Have you ever wondered what’s in a name? Turns out, a lot.
Recently, Bombay Oxygen experienced a sudden surge in its stock price due to the rise in oxygen demand? The exciting part is, the company has nothing to do with oxygen.
This was just one of the many instances when a company’s stock price was impacted due to events completely unrelated to its business.
Read on to find out more on 5 times when the share price was impacted for the wrong reasons.
India is in the grip of the second wave of the Covid 19 pandemic, with oxygen in high demand. Investors have responded by looking for companies that provide these critical elements. As a result, Bombay Oxygen’s share price has risen astronomically in April 2021. From a closing price of Rs. 11,025 on 31 March 2021, it went up to Rs. 25,500 by 20 April 2021.
The only problem? Bombay Oxygen has nothing to do with oxygen manufacturing. It had scraped off its oxygen manufacturing business in 2019 and became a financial services company – Bombay Oxygen Investments Ltd. It used to manufacture the gas in the past, but no longer. Investors jumped on the stock because they saw ‘Oxygen’ in its name and that oxygen has become a high-priced critical commodity across the country.
Elon Musk can move markets with just a tweet, and a few such instances in 2020 and 2021 bear evidence. Let’s take one of those instances as an example. At around 6.30 PM on Thursday, 7 January 2021, Musk simply tweeted “Use Signal” to his almost 41m Twitter followers.
After the tweet, the share price of Signal Advance (SIGL) climbed 527% over the next 2 days, from $0.6 to $7.19.
Found the glitch?
Signal Advance is a detection devices manufacturer with nothing to do with the Signal messaging app that Musk was tweeting in support of.
The Signal Foundation, which runs and maintains the Signal app, is funded almost entirely by donations. Meanwhile, SIGL’s market cap went up to $660 million from $55 million in two days. After this wild ride, SIGL last closed at USD 1.65.
In late March 2020, the SEC halted the trades of Zoom Technologies (ZOOM). The reason: Investors were confusing ZOOM with Zoom Video Communications (ZM), the video messaging/meeting app that was surging in popularity due to Covid 19 pandemic restrictions on meetings and gatherings.

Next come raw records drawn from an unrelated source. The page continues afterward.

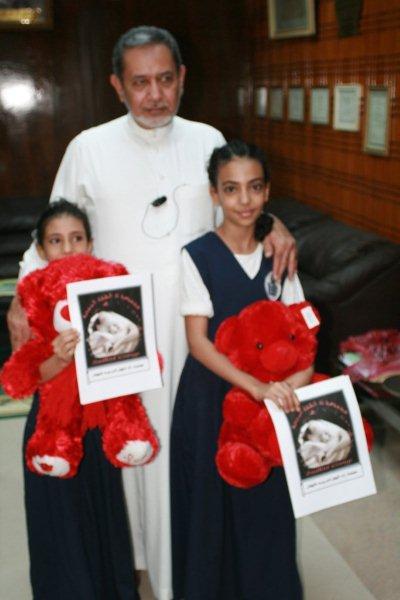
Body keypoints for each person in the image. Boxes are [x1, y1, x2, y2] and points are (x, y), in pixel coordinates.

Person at [7, 27, 297, 600]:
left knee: (183, 460)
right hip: (116, 334)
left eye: (166, 79)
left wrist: (274, 224)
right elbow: (53, 232)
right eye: (140, 83)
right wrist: (22, 296)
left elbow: (237, 205)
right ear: (117, 86)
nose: (155, 95)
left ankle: (180, 576)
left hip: (194, 331)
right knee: (125, 452)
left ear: (182, 78)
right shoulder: (88, 147)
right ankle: (132, 568)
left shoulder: (207, 138)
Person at [170, 140, 313, 599]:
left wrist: (293, 384)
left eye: (254, 187)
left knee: (267, 505)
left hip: (268, 405)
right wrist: (255, 387)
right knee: (211, 506)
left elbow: (304, 334)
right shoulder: (197, 255)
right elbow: (198, 342)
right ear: (214, 194)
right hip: (211, 398)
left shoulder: (280, 256)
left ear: (267, 191)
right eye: (231, 189)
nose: (244, 200)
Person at [13, 199, 139, 599]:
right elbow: (26, 377)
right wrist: (58, 357)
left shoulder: (110, 293)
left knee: (103, 515)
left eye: (76, 238)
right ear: (41, 249)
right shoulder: (32, 300)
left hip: (98, 422)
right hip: (52, 430)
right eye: (56, 240)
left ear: (90, 243)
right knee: (60, 523)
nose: (67, 249)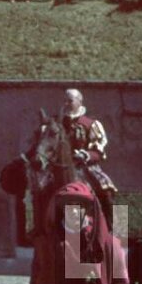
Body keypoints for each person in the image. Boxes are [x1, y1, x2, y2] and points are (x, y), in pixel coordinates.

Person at [60, 88, 118, 225]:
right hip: (62, 167)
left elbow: (99, 150)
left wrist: (86, 155)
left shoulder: (90, 124)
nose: (67, 104)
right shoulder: (58, 124)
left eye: (70, 100)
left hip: (86, 166)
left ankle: (112, 227)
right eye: (65, 101)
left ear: (80, 102)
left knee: (107, 189)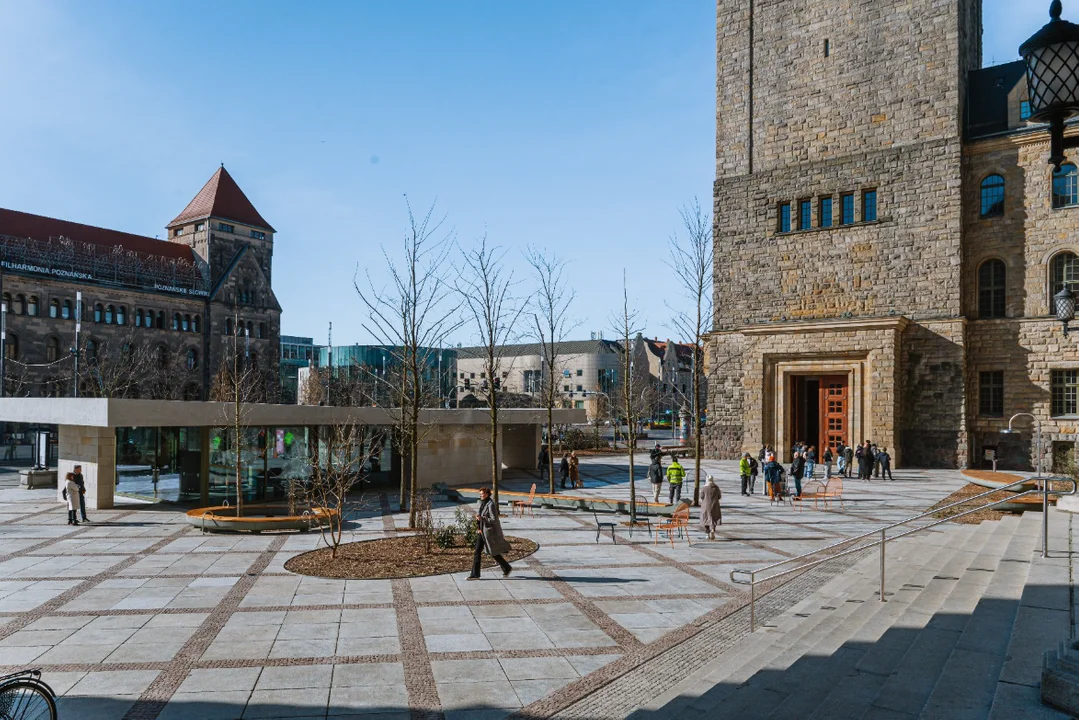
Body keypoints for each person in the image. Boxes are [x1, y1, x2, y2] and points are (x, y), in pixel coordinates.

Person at [468, 487, 512, 580]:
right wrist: (479, 524)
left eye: (482, 494)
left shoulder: (490, 504)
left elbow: (494, 519)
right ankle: (506, 567)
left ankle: (475, 574)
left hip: (488, 532)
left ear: (487, 494)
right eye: (480, 494)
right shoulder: (483, 503)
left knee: (488, 551)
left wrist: (482, 518)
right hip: (482, 531)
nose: (481, 495)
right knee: (482, 551)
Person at [699, 475, 722, 540]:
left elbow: (701, 496)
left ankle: (707, 533)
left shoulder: (704, 488)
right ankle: (712, 530)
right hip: (715, 505)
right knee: (713, 518)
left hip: (706, 505)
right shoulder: (716, 487)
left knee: (706, 518)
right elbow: (719, 496)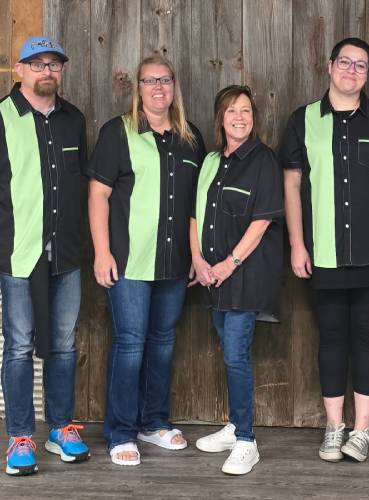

Investors simply confused the stock tickers and ended up raising ZOOM’s stock price by around 1,800% during mid-March 2020. Once the confusion was resolved, ZM had become a darling of the market.
On 4 October 2013, Twitter’s much-anticipated IPO (selected symbol: TWTR) sent investors on a buying spree of TWTRQ shares, which went up more than 1000%. TWTRQ is the ticker of Tweeter Home Entertainment Group, a speciality electronics company that had declared bankruptcy in 2007 and was trading at less than a penny a share. The buying surge took TWTRQ up to 15 cents before settling at 5 cents, still a 669% rise. The Twitter IPO hadn’t happened yet (it happened a month later).
One-time video game major Gamestop lost out to online gaming and streaming. After it was bought by an investment firm in 2020, its shares started to rise. However, hedge funds were betting on the share falling and took short positions against the stock, i.e., selling the stock at the current price, looking to buy it when the price goes down, making a profit.
Something else happened. Against all of the hedge funds’ sophisticated calculations, Gamestop stock started rising. This meant that all those sell positions would have to be covered by buying the stock at a higher price, leading to heavy losses in the hedge fund crowd.
What happened was that retail investors that were part of a Reddit group called WallStreetBets decided that hedge funds needed a lesson. They started buying the stock. Now the hedge funds had to cover their positions. Which meant they had to buy the stock at higher prices to cover their positions. On a single day, the stock rose 135%. At no point was any of this rise backed by any show of value or expectation of profit from the stock. In other words, this was price manipulation by the retail investors.
The stock exchange lists thousands and thousands of companies. In many cases, their tickers could be similar or similar sounding or downright confusing.
The classic example is Ford Motor (F) and Forward Industries (FORD), a consumer goods firm. The former has a market capitalisation of upwards of $35 billion, while the latter’s is $10 million. Any time there is market-moving Ford Motor news, FORD’s price surges. These surges are of significant volume, of about 5% of trades. This means it is not just confused retail investors who are driving the gains but also institutional ones.
They do indeed. These are called “fat finger trades,” the wrong key being pressed on the keyboard. If someone keyed in FORD to purchase Ford Motor shares in the above example, they would end up with shares in Forward, Industries.